Competitive intelligence has an operationalisation problem. Most teams collect data — through manual research, monitoring tools, or occasional reports — but fail to build the habit of using it consistently. The solution isn't more data; it's better integration into existing team workflows.
The competitive briefing format that works
The most effective format is a brief, structured segment at the start or end of a regular marketing meeting — not a separate meeting. Keep it to five to ten minutes. The goal is awareness and alignment, not deep analysis. Use a consistent structure each week so the team knows what to expect:
- Notable activity: one or two things competitors did this week worth knowing
- Active campaigns: what's currently running, on which channels, and how it's positioned
- Watch list: anything building momentum that could affect your plans in the next 30 days
Who should own the briefing
Assign ownership to one person — a marketing manager, brand strategist, or dedicated analyst — who prepares the briefing before the meeting. Rotating ownership rarely works because quality drops and preparation becomes inconsistent. The owner should spend 30 minutes maximum preparing each week; if it takes longer, the process needs simplifying.
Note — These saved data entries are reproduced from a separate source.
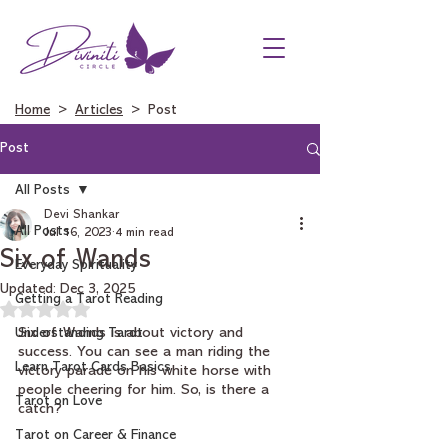
Home
>
Articles
> Post
Post
All Posts
Devi Shankar
All Posts
Jul 16, 2023
4 min read
Six of Wands
Everyday Spirituality
Updated:
Dec 3, 2025
Getting a Tarot Reading
Rated NaN out of 5 stars.
Understanding Tarot
Six of Wands is about victory and 
success. You can see a man riding the 
Learn Tarot Cards Basics
victory parade on his white horse with 
people cheering for him. So, is there a 
Tarot on Love
catch?
Tarot on Career & Finance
Connecting intelligence to decisions
The briefing only has value if it influences decisions. After each briefing, ask the group: does this change anything we're planning? The answer will sometimes be no — and that's fine. But creating the habit of asking the question ensures that competitive intelligence shapes strategy rather than sitting in a report nobody reads.
Using automated tools to reduce prep time
If your monitoring is manual, preparation will consistently slip when the team is busy. Automated monitoring tools deliver structured summaries of competitor activity, reducing the preparation burden from 90 minutes of manual research to 15 minutes of reviewing and contextualising. This is what makes the practice sustainable at scale.